Norwhich Union black boxUK insurer Norwich Union is currently trialling what it calls “Pay As You Drive” insurance – drivers aged 18 to 23 can sign up for the pilot programme if they feel so inclined.
The company fits a GPS-based tracking device in the car and instead of paying a flat yearly premium for their insurance cover, customers are charged by the mile – with costs varying according to speed, location and time of day.
It all sounds very Big Brother, but then millions of consumers happily let supermarkets monitor what they eat through loyalty card schemes, so who knows? Maybe it will catch on. Unlike traditional insurance policies, Pay As You Drive lets customers cut their costs if they are having a bad month with their credit card or, alternatively, thrash through the town centre at 11.30pm if they’re feeling flush.
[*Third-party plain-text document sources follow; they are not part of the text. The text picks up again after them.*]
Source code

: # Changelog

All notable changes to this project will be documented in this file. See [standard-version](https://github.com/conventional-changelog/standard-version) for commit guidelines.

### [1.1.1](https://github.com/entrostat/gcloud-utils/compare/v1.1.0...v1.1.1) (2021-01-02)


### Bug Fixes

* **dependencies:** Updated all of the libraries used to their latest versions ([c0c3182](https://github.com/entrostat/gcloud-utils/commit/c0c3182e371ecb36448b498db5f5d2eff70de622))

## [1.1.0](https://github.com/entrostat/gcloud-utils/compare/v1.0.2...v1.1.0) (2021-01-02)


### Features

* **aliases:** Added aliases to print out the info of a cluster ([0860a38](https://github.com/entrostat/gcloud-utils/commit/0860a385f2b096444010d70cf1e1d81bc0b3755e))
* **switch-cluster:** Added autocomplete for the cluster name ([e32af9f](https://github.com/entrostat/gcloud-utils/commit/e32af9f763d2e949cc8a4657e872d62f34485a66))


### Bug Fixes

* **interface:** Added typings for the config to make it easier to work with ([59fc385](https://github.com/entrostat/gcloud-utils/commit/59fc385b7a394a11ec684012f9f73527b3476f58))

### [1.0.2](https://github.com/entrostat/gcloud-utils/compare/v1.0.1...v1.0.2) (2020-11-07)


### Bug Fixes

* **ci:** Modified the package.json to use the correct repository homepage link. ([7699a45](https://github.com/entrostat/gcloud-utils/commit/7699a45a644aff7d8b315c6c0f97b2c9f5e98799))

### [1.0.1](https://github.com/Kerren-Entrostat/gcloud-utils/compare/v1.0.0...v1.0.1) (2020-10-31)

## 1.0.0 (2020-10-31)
At present the project is in the research and development phase, according to company spokesman Doug Vallgren. He expects to be ready for a UK roll-out in about 12 months’ time.
Norwich Union's parent company, Aviva, also owns Lex, the UK's biggest fleet leasing firm, so could presumably extend the same approach to that business - assessing the remaining worth, or lack of it, of a car under lease terms. Again, thrash the car, drive on rough roads, park near the coast and its salty breezes, and you may feel a pain directly in the wallet.